Quoting from Timmermann's An invitation to quantum groups and duality:
Prop. 5.1.3 Let $A$ be a commutative algebra of functions on a compact quantum group. Then there exists a compact group $G$ and an isomorphism $A\cong C(G)$ of $\mathrm{C}^*$-algebras.
Proof: By the Gelfand theorem, there exists a compact space $G$, a continuous map $m:G\times G\rightarrow G$...
I might reduce this to:
Let $A$ be a commutative unital $\mathrm{C}^*$-algebra with a $\mathrm{C}^*$-morphism $\Delta:A\rightarrow A\otimes A$. By the Gelfand theorem, where $\Phi(A)$ is the Hausdorff weak*-compact character space, the map $m:\Phi(A)\times \Phi(A)\rightarrow \Phi(A)$, $(\chi,\varphi)\mapsto (\chi\otimes\varphi)\Delta$ is continuous...
My difficulties are more appropriate to MSE, although the content knowledge might be more appropriate to here.
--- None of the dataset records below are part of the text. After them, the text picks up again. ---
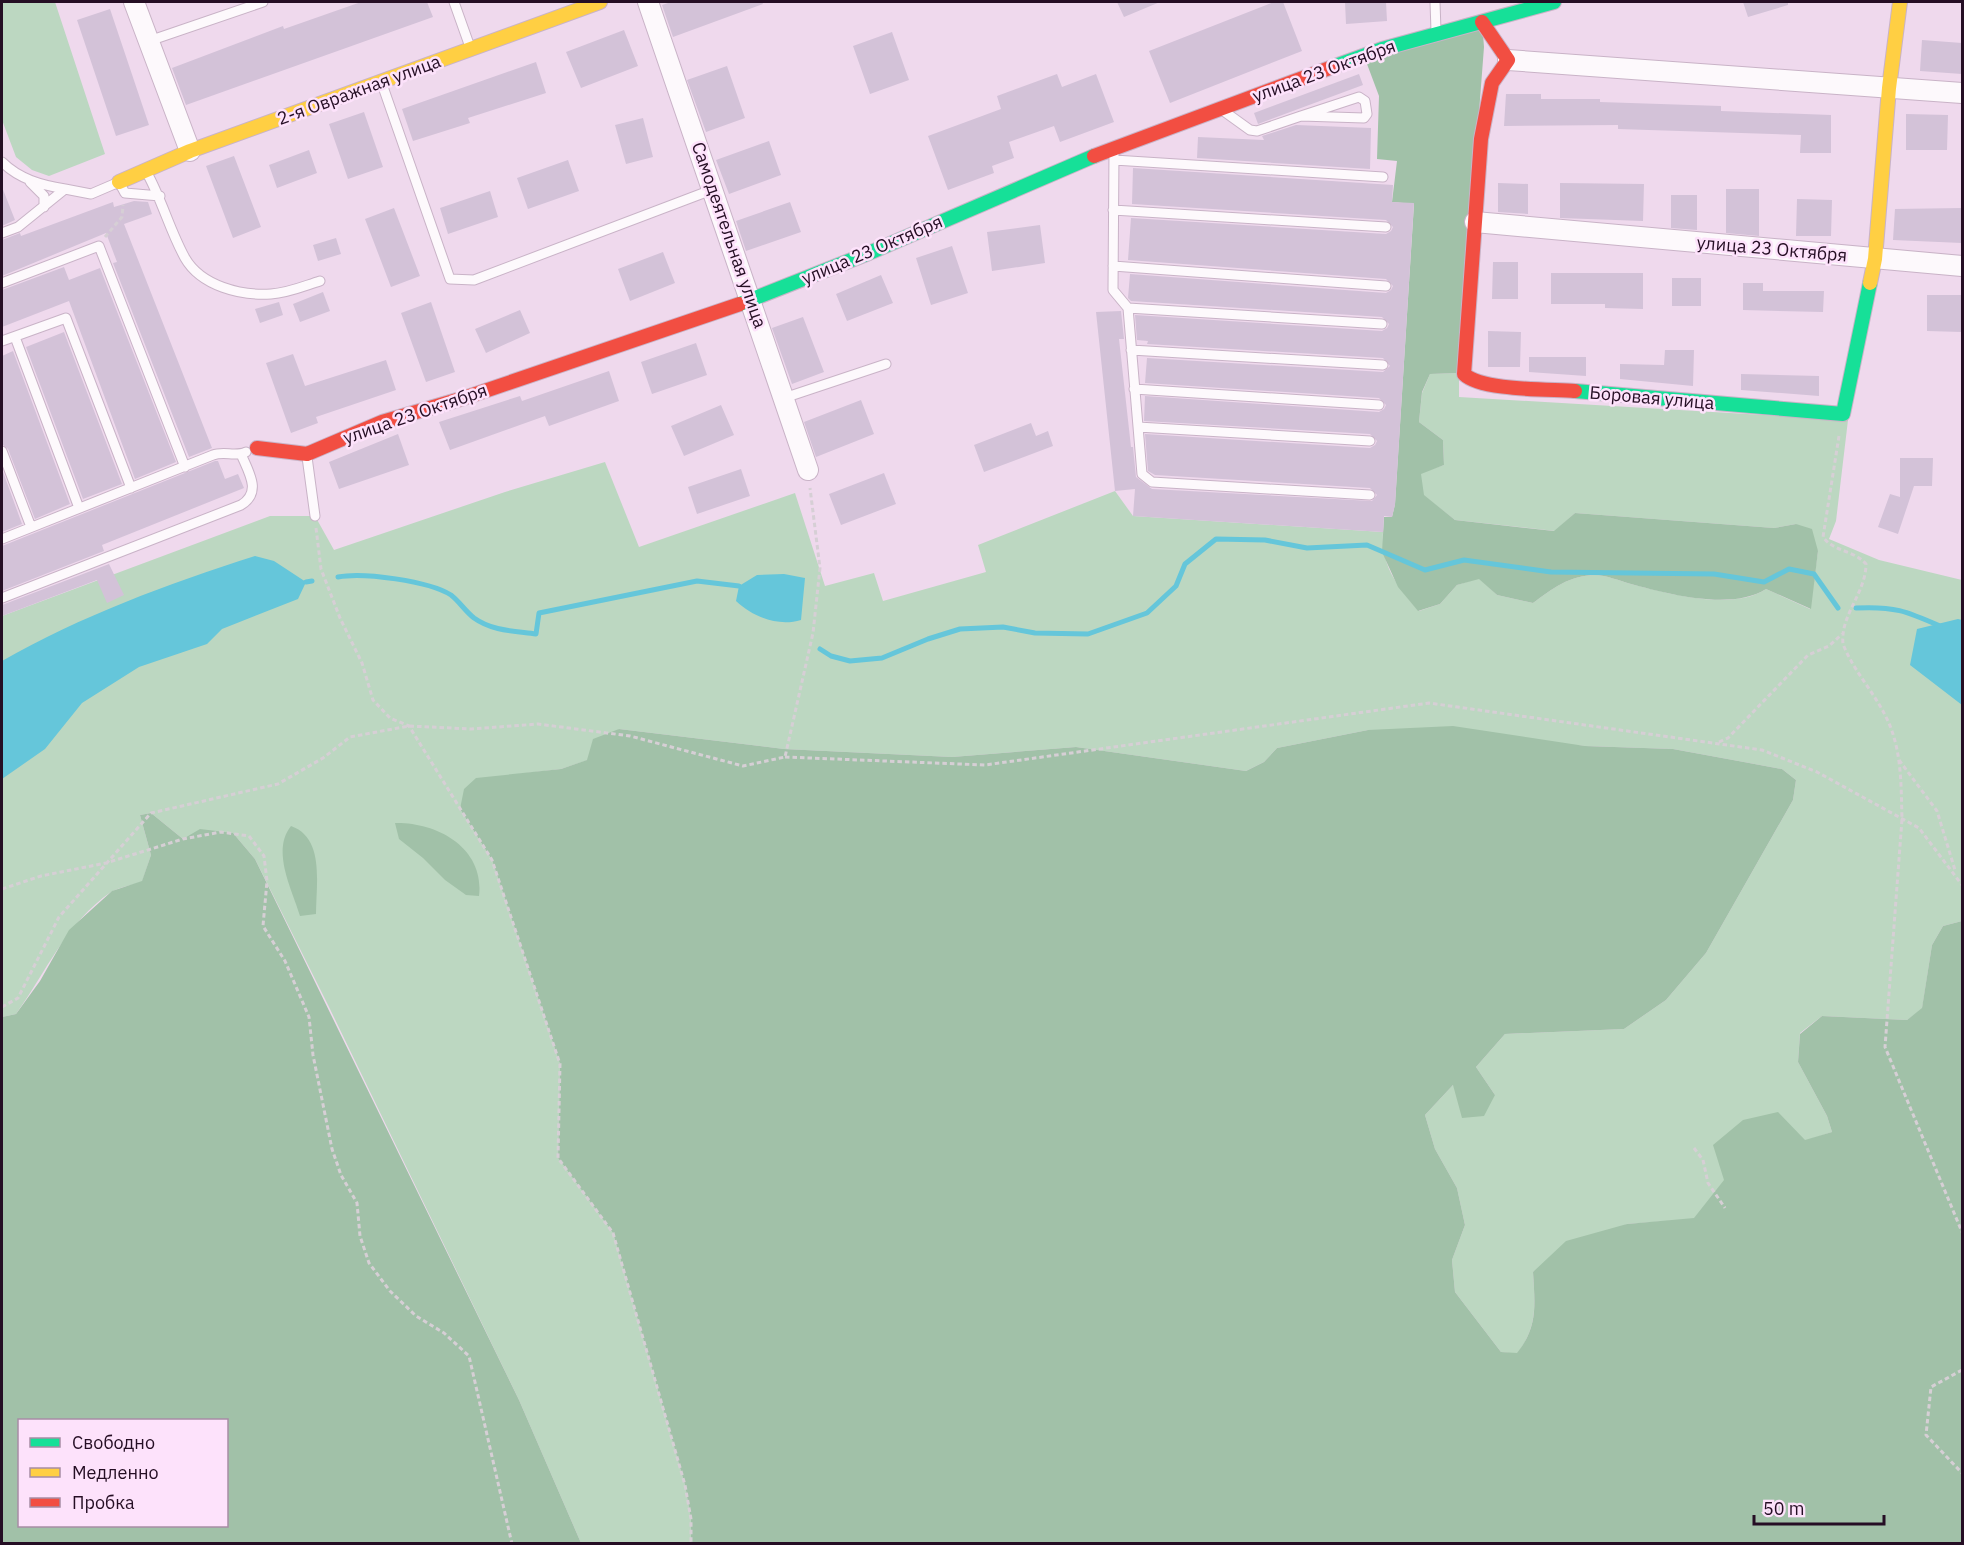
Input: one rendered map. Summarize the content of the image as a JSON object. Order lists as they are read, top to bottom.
{
  "streets": {
    "street": [
      "улица 23 Октября",
      "2-я Овражная улица",
      "Самодеятельная улица",
      "Боровая улица"
    ]
  },
  "crossings": [
    ["улица 23 Октября", "Самодеятельная улица"],
    ["улица 23 Октября", "Боровая улица"]
  ],
  "legend": ["Свободно", "Медленно", "Пробка"],
  "scale_bar": "50 m"
}
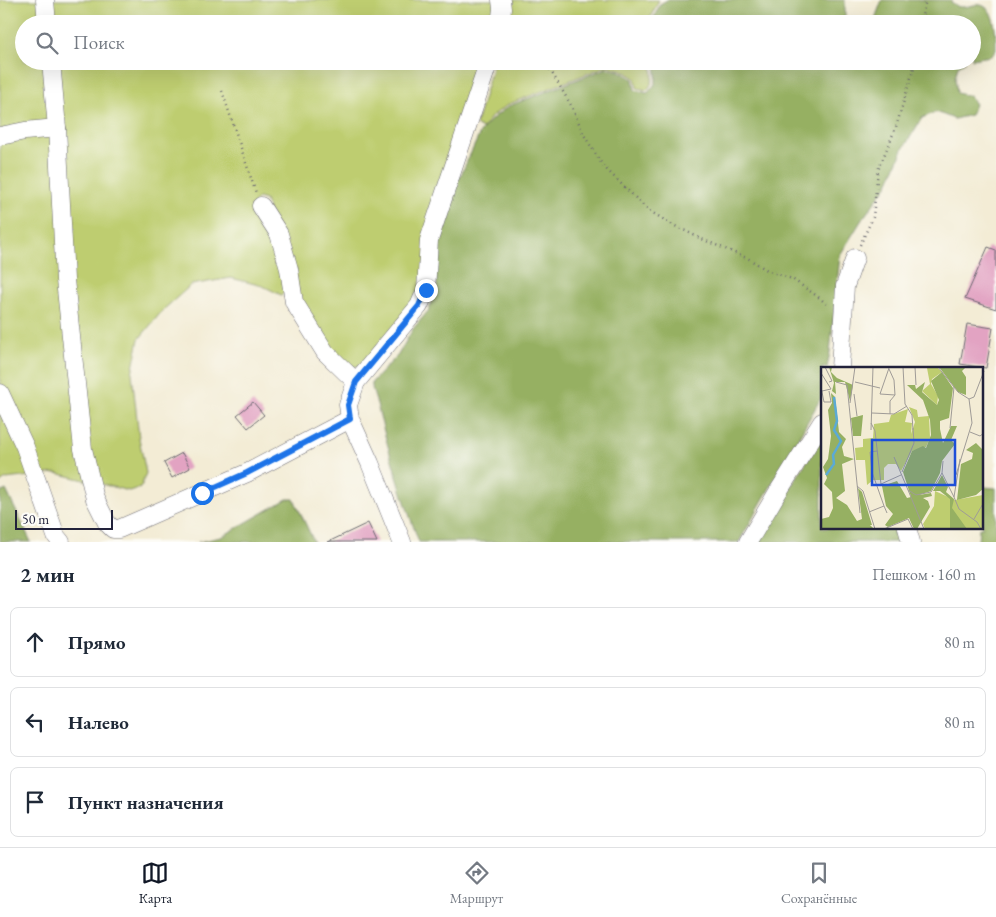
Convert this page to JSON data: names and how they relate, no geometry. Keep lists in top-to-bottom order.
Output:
{
  "scale_bar": "50 m",
  "page": {
    "search": "Поиск",
    "scale": "50 m",
    "heading": ["2 мин", "Пешком · 160 m"],
    "list": [
      ["Прямо", "80 m"],
      ["Налево", "80 m"],
      "Пункт назначения"
    ],
    "nav": ["Карта", "Маршрут", "Сохранённые"]
  }
}
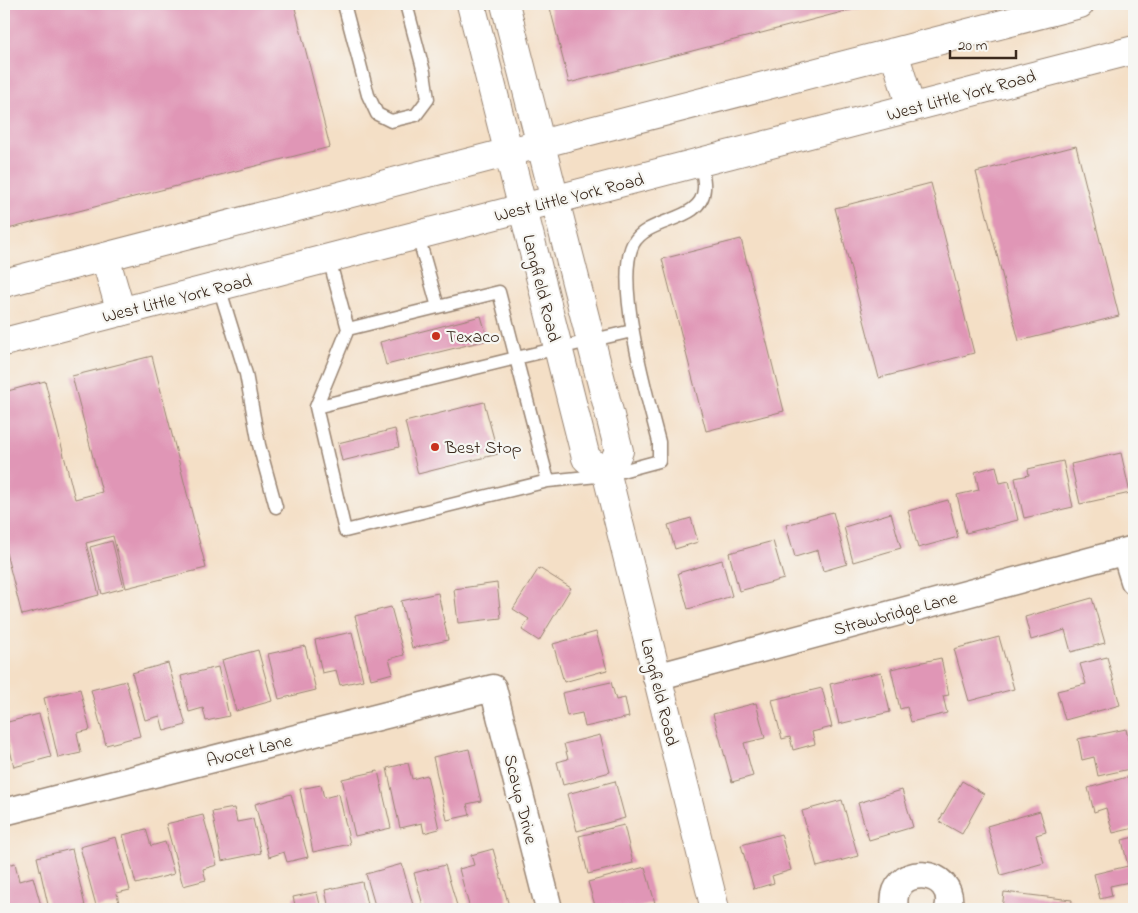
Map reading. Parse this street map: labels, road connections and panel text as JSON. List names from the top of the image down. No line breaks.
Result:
{"streets":{"main road":["West Little York Road","Langfield Road"],"street":["Strawbridge Lane","Avocet Lane","Scaup Drive"]},"crossings":[["West Little York Road","Langfield Road"],["Langfield Road","Strawbridge Lane"],["Avocet Lane","Scaup Drive"]],"places":["Texaco","Best Stop"],"scale_bar":"20 m"}
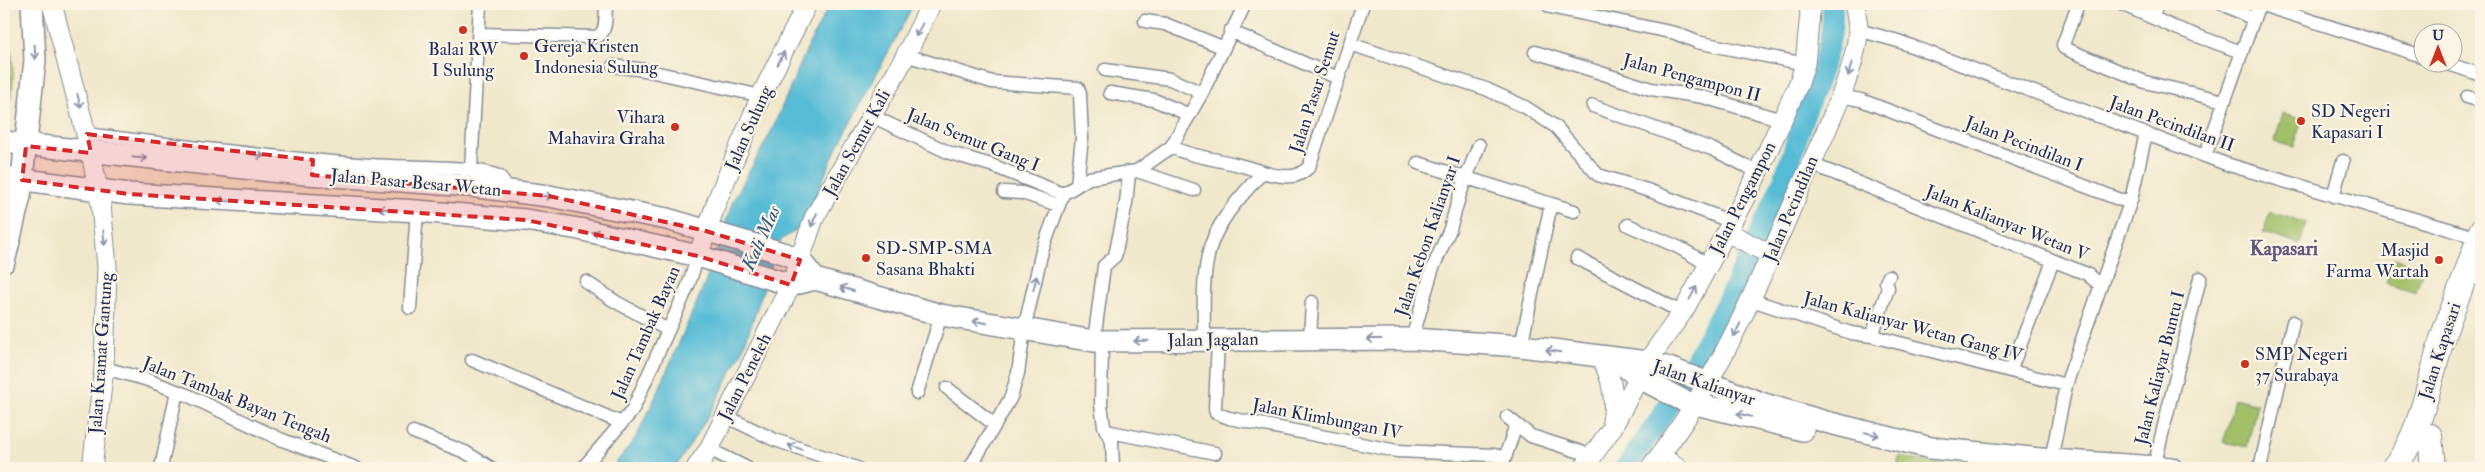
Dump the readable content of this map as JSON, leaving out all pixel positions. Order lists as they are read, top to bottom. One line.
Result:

My natural inclination is to take sequences $(\chi_n)\rightarrow \chi \in \Phi(A)$ and $(\varphi_n)\rightarrow\varphi\in\Phi(A)$ and to look at $(\chi_n,\varphi_n)$, and show: $$m(\chi_n,\varphi_n)\rightarrow m(\chi,\varphi),$$ and using the dense subalgebra generated by the matrix elements of unitary irreducible (co)representations $(\rho_{ij}^\alpha)_{\alpha\in\text{Irr}(A)}$ shows: $$(\chi_n\otimes\varphi_n)\Delta(\rho_{ij}^\alpha)\rightarrow (\chi\otimes\varphi)\Delta(\rho_{ij}^\alpha),$$
but I don't think that $\Phi(A)$ is in general a sequential space. I am happy that it is when $A$ is separable, but I understand that the opening proposition is believed to be true in the non-separable case also.
Woronowicz originally assumed that the algebra of functions on a compact quantum group was separable in order to deduce the existence of a Haar state. Van Daele removed this assumption.
How can we show that the map $\Phi(A)\times \Phi(A)\rightarrow \Phi(A)$ is continuous when $A$ is unital, commutative, non-separable?